**Exercise requirements**
Pull out, unchanged, the lines below from the very first one through the line containing "commerces locaux face au marché en".

**Exercise inputs**
━━━━━━

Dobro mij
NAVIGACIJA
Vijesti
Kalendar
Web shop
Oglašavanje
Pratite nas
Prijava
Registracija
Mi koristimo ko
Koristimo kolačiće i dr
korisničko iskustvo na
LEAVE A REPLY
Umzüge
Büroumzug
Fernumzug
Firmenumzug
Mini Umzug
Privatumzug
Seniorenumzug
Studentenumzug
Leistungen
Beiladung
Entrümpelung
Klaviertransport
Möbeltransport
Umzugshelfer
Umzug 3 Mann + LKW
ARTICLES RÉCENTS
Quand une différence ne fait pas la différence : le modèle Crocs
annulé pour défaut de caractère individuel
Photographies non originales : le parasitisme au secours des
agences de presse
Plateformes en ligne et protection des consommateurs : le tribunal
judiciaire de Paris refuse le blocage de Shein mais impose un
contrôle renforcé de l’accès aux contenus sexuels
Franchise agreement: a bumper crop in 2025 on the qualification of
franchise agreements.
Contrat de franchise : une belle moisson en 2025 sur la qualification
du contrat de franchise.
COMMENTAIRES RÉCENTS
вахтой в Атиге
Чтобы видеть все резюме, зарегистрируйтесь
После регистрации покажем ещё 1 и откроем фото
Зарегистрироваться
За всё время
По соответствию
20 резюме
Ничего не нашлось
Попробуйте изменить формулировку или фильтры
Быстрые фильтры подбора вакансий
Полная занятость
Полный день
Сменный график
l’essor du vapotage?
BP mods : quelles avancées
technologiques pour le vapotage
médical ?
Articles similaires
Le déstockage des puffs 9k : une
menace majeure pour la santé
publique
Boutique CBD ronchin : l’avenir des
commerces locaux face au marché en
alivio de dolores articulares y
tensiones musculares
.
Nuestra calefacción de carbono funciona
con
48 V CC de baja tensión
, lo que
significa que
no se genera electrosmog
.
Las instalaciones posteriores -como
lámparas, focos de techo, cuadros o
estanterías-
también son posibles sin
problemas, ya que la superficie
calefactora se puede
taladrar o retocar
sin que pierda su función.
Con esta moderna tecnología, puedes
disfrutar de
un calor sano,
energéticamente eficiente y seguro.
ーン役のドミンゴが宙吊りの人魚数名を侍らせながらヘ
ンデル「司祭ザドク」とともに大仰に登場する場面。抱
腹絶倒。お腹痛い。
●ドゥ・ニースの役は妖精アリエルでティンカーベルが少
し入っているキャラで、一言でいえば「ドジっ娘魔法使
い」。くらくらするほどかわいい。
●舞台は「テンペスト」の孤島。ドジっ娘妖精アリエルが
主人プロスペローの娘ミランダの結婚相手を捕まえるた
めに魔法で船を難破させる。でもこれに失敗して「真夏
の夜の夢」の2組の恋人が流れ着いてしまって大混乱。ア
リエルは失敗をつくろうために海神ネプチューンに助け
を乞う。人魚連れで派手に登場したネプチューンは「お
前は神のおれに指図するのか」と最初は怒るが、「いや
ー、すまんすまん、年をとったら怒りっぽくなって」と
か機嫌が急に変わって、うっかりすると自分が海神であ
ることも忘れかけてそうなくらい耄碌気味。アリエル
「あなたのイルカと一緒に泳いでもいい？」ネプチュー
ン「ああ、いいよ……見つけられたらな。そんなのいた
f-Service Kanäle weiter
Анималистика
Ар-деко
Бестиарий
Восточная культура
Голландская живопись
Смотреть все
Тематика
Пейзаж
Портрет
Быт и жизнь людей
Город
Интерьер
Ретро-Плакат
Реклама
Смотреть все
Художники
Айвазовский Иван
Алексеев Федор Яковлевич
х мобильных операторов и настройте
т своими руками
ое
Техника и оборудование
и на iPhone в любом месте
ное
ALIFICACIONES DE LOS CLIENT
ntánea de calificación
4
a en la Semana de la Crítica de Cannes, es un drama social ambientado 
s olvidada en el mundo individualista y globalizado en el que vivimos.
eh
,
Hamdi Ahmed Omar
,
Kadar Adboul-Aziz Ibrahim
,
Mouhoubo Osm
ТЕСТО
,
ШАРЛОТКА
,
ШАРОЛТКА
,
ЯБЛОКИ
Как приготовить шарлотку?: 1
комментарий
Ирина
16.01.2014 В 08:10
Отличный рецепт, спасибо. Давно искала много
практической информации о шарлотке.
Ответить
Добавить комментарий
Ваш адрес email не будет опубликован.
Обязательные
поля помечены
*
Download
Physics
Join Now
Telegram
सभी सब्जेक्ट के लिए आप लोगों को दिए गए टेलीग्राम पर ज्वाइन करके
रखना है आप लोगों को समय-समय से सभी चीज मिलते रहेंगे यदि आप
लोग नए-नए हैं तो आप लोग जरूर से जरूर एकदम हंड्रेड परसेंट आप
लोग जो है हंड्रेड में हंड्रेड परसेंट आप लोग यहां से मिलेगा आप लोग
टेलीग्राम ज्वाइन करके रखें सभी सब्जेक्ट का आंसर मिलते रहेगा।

━━━━━━

**Exercise answer**
Dobro mij
NAVIGACIJA
Vijesti
Kalendar
Web shop
Oglašavanje
Pratite nas
Prijava
Registracija
Mi koristimo ko
Koristimo kolačiće i dr
korisničko iskustvo na
LEAVE A REPLY
Umzüge
Büroumzug
Fernumzug
Firmenumzug
Mini Umzug
Privatumzug
Seniorenumzug
Studentenumzug
Leistungen
Beiladung
Entrümpelung
Klaviertransport
Möbeltransport
Umzugshelfer
Umzug 3 Mann + LKW
ARTICLES RÉCENTS
Quand une différence ne fait pas la différence : le modèle Crocs
annulé pour défaut de caractère individuel
Photographies non originales : le parasitisme au secours des
agences de presse
Plateformes en ligne et protection des consommateurs : le tribunal
judiciaire de Paris refuse le blocage de Shein mais impose un
contrôle renforcé de l’accès aux contenus sexuels
Franchise agreement: a bumper crop in 2025 on the qualification of
franchise agreements.
Contrat de franchise : une belle moisson en 2025 sur la qualification
du contrat de franchise.
COMMENTAIRES RÉCENTS
вахтой в Атиге
Чтобы видеть все резюме, зарегистрируйтесь
После регистрации покажем ещё 1 и откроем фото
Зарегистрироваться
За всё время
По соответствию
20 резюме
Ничего не нашлось
Попробуйте изменить формулировку или фильтры
Быстрые фильтры подбора вакансий
Полная занятость
Полный день
Сменный график
l’essor du vapotage?
BP mods : quelles avancées
technologiques pour le vapotage
médical ?
Articles similaires
Le déstockage des puffs 9k : une
menace majeure pour la santé
publique
Boutique CBD ronchin : l’avenir des
commerces locaux face au marché en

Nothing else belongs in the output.